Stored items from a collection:
────────────────────

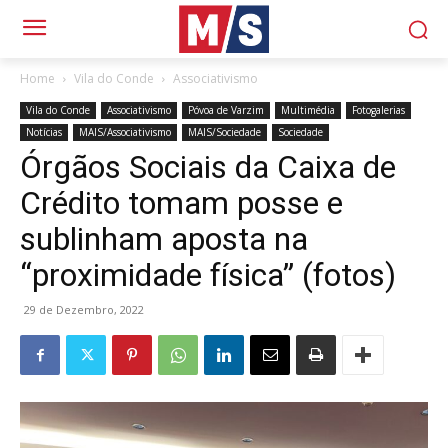
Home
Vila do Conde
Associativismo
Vila do Conde
Associativismo
Póvoa de Varzim
Multimédia
Fotogalerias
Notícias
MAIS/Associativismo
MAIS/Sociedade
Sociedade
Órgãos Sociais da Caixa de
Crédito tomam posse e
sublinham aposta na
“proximidade física” (fotos)
29 de Dezembro, 2022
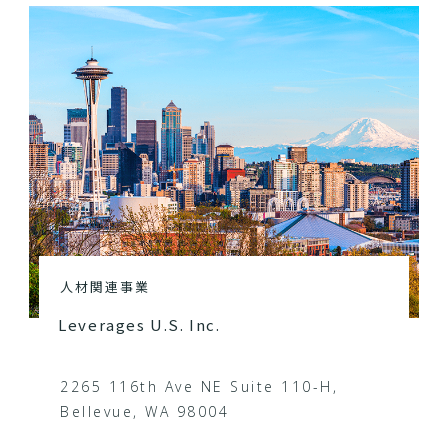
人材関連事業
Leverages U.S. Inc.
2265 116th Ave NE Suite 110-H,
Bellevue, WA 98004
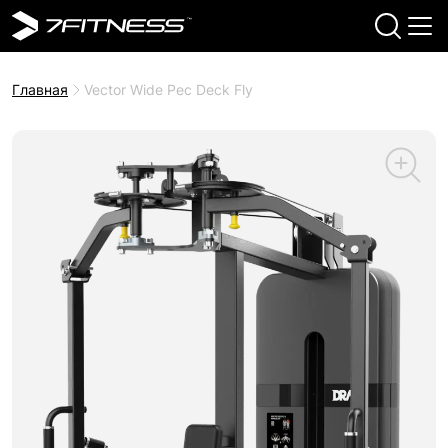
Главная
Vector Wide Pec Deck Fly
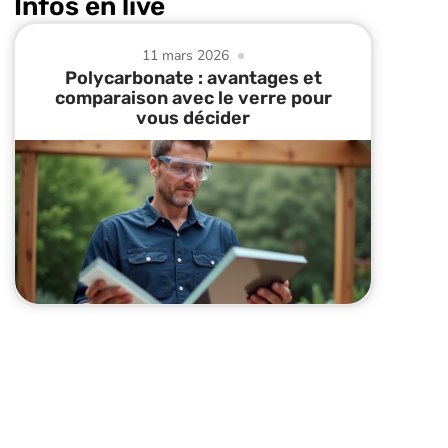
Infos en live
11 mars 2026
Polycarbonate : avantages et
comparaison avec le verre pour
vous décider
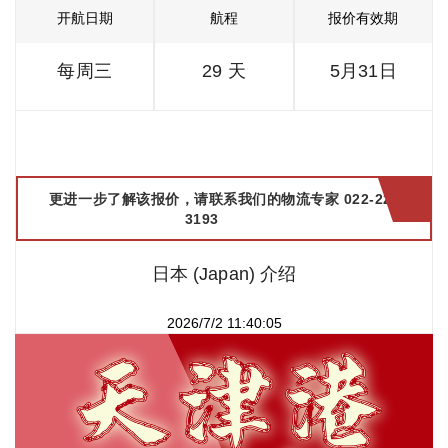
开航日期
航程
报价有效期
每周三
29 天
5月31日
更进一步了解该报价，请联系我们的物流专家 022-2299
3193
日本 (Japan) 介绍
2026/7/2 11:40:05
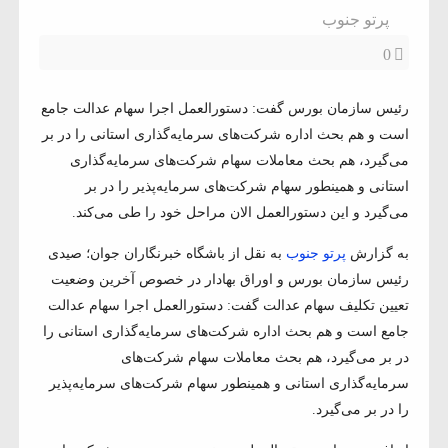
پرتو جنوب
0
رئیس سازمان بورس گفت: دستورالعمل اجرا سهام عدالت جامع
است و هم بحث اداره شرکت‌های سرمایه‌گذاری استانی را در بر
می‌گیرد، هم بحث معاملات سهام شرکت‌های سرمایه‌گذاری
استانی و همینطور سهام شرکت‌های سرمایه‌پذیر را در بر
می‌گیرد و این دستورالعمل الان مراحل خود را طی می‌کند.
به گزارش
پرتو جنوب
به نقل از باشگاه خبرنگاران جوان؛ صیدی
رئیس سازمان بورس و اوراق بهادار در خصوص آخرین وضعیت
تعیین تکلیف سهام عدالت گفت: دستورالعمل اجرا سهام عدالت
جامع است و هم بحث اداره شرکت‌های سرمایه‌گذاری استانی را
در بر می‌گیرد، هم بحث معاملات سهام شرکت‌های
سرمایه‌گذاری استانی و همینطور سهام شرکت‌های سرمایه‌پذیر
را در بر می‌گیرد.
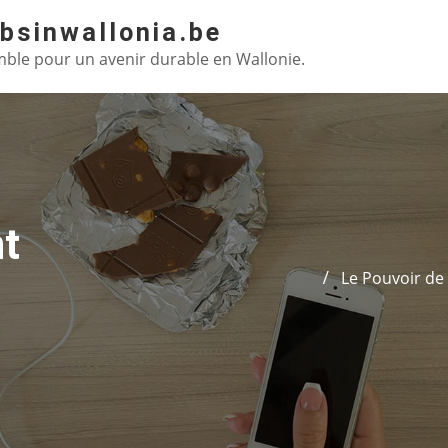
absinwallonia.be
ble pour un avenir durable en Wallonie.
t
Le Pouvoir de 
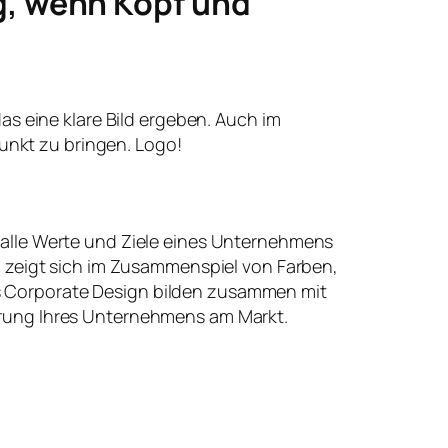
g, wenn Kopf und
 das eine klare Bild ergeben. Auch im
unkt zu bringen. Logo!
 alle Werte und Ziele eines Unternehmens
t, zeigt sich im Zusammenspiel von Farben,
 Corporate Design bilden zusammen mit
erung Ihres Unternehmens am Markt.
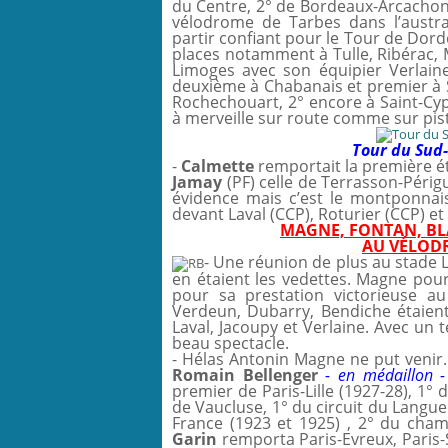
du Centre, 2° de Bordeaux-Arcachon,
vélodrome de Tarbes dans l’austra
partir confiant pour le Tour de Dor
places notamment à Tulle, Ribérac,
Limoges avec son équipier Verlaine.
deuxième à Chabanais et premier à S
Rochechouart, 2° encore à Saint-Cypr
à merveille sur route comme sur pis
Tour du Sud
-
Calmette
remportait la première é
Jamay
(PF) celle de Terrasson-Périg
évidence mais c’est le montponna
devant Laval (CCP), Roturier (CCP) e
MAGNE, FONTAN, BL
AU V
É
LOD
- Une réunion de plus au stade L
en étaient les vedettes. Magne pour
pour sa prestation victorieuse au
Verdeun, Dubarry, Bendiche étaien
Laval, Jacoupy et Verlaine. Avec un t
beau spectacle.
- Hélas Antonin Magne ne put venir.
Romain Bellenger
- en médaillon 
premier de Paris-Lille (1927-28), 1°
de Vaucluse, 1° du circuit du Langue
France (1923 et 1925) , 2° du cha
Garin
remporta Paris-Evreux, Paris-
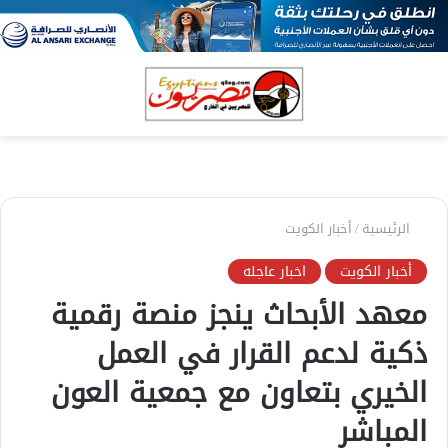
بحث
الق
عن
الرئيسية
/
أخبار الكويت
أخبار الكويت
اخبار عاجله
معهد الأبحاث ينجز منصة رقمية
ذكية لدعم القرار في العمل
الخيري بتعاون مع جمعية العون
المباشر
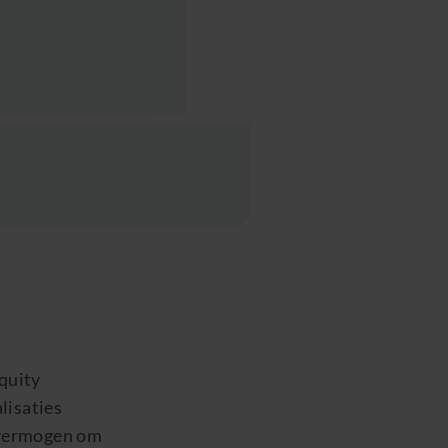
quity
lisaties
 vermogen om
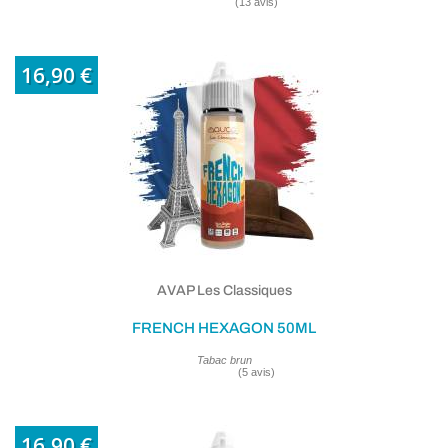
16,90 €
AVAP Les Classiques
FRENCH HEXAGON 50ML
Tabac brun
16,90 €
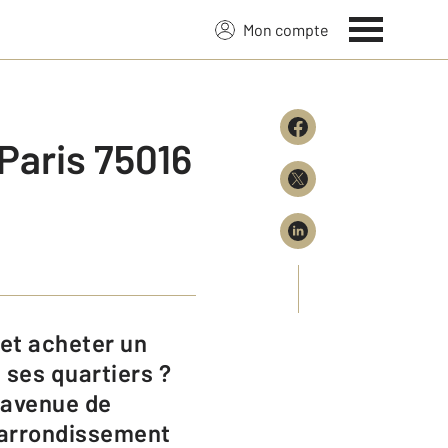
Mon compte
Paris 75016
ses quartiers ?
 avenue de
e arrondissement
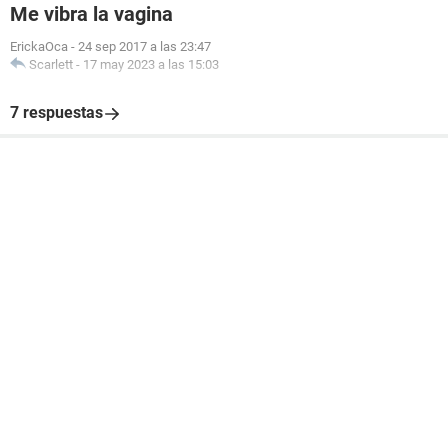
Me vibra la vagina
ErickaOca
-
24 sep 2017 a las 23:47
Scarlett
-
17 may 2023 a las 15:03
7 respuestas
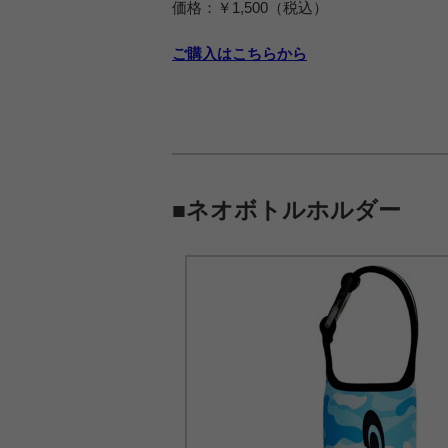
価格：￥1,500（税込）
ご購入はこちらから
■ネオボトルホルダー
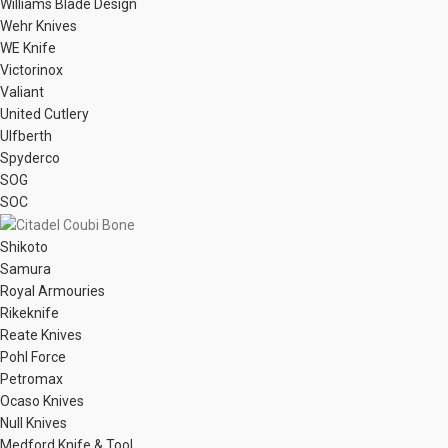
Williams Blade Design
Wehr Knives
WE Knife
Victorinox
Valiant
United Cutlery
Ulfberth
Spyderco
SOG
SOC
Shikoto
Samura
Royal Armouries
Rikeknife
Reate Knives
Pohl Force
Petromax
Ocaso Knives
Null Knives
Medford Knife & Tool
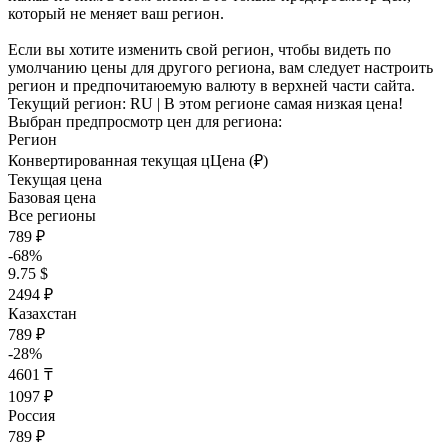
который не меняет ваш регион.
Если вы хотите изменить свой регион, чтобы видеть по
умолчанию цены для другого региона, вам следует настроить
регион и предпочитаюемую валюту в верхней части сайта.
Текущий регион:
RU
| В этом регионе самая низкая цена!
Выбран предпросмотр цен для региона:
Регион
Конвертированная текущая ц
Ц
ена (₽)
Текущая цена
Базовая цена
Все регионы
789 ₽
-68%
9.75 $
2494 ₽
Казахстан
789 ₽
-28%
4601 ₸
1097 ₽
Россия
789 ₽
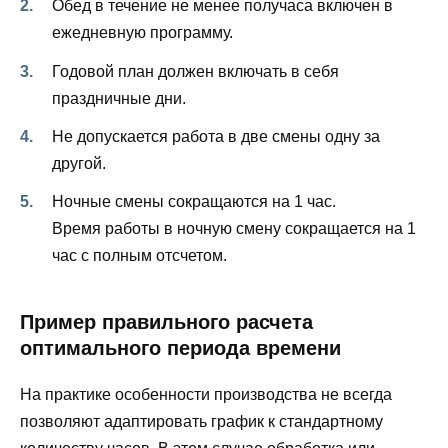
Обед в течение не менее получаса включен в
ежедневную программу.
Годовой план должен включать в себя
праздничные дни.
Не допускается работа в две смены одну за
другой.
Ночные смены сокращаются на 1 час.
Время работы в ночную смену сокращается на 1
час с полным отсчетом.
Пример правильного расчета
оптимального периода времени
На практике особенности производства не всегда
позволяют адаптировать график к стандартному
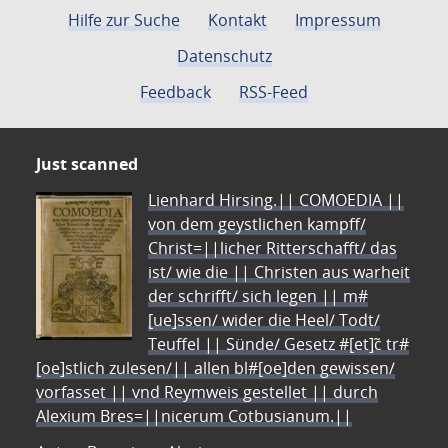
Seite
Seite
Seite
Seite
Seite
Hilfe zur Suche
Kontakt
Impressum
Datenschutz
Feedback
RSS-Feed
Just scanned
Lienhard Hirsing.|| COMOEDIA ||
von dem geystlichen kampff/
Christ=||licher Ritterschafft/ das
ist/ wie die || Christen aus warheit
der schrifft/ sich legen || m#
[ue]ssen/ wider die Heel/ Todt/
Teuffel || Sünde/ Gesetz #[et]c̃ tr#
[oe]stlich zulesen/|| allen bl#[oe]den gewissen/
vorfasset || vnd Reymweis gestellet || durch
Alexium Bres=||nicerum Cotbusianum.||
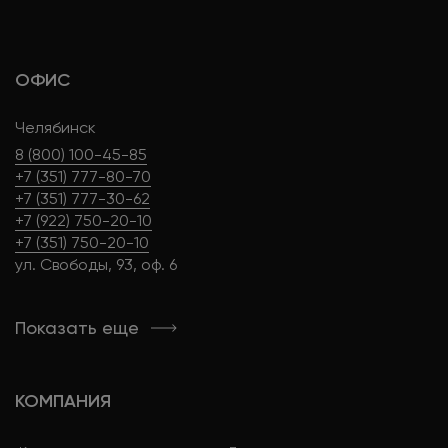
ОФИС
Челябинск
8 (800) 100-45-85
+7 (351) 777-80-70
+7 (351) 777-30-62
+7 (922) 750-20-10
+7 (351) 750-20-10
ул. Свободы, 93, оф. 6
Показать еще
КОМПАНИЯ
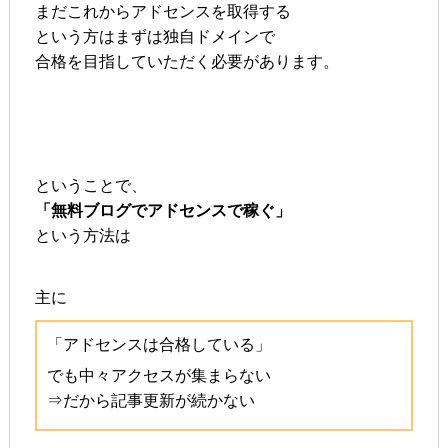
まだこれからアドセンスを取得する
という方はまずは独自ドメインで
合格を目指していただく必要があります。
ということで、
「無料ブログでアドセンスで稼ぐ」
という方法は
主に
「アドセンスは合格している」
でも中々アクセスが集まらない
⇒だから記事更新が続かない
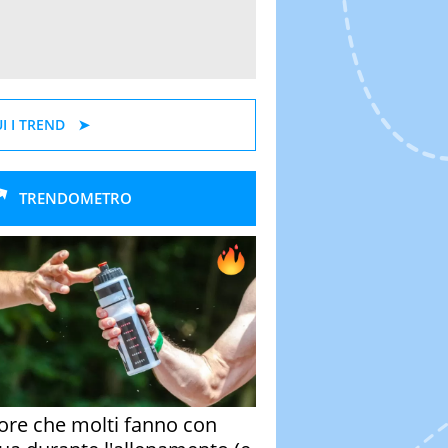
I I TREND
TRENDOMETRO
rore che molti fanno con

────────────────────

§ Exercise description:
Your answer should consist of the lines above between those holding "価格：￥1,500（税込）" and "который не меняет ваш регион.", inclusive, reproduced word for word and without pictures.

§ Task solution:
価格：￥1,500（税込）
ご購入はこちらから
■ネオボトルホルダー
Williams Blade Design
Wehr Knives
WE Knife
Victorinox
Valiant
United Cutlery
Ulfberth
Spyderco
SOG
SOC
Shikoto
Samura
Royal Armouries
Rikeknife
Reate Knives
Pohl Force
Petromax
Ocaso Knives
Null Knives
Medford Knife & Tool
который не меняет ваш регион.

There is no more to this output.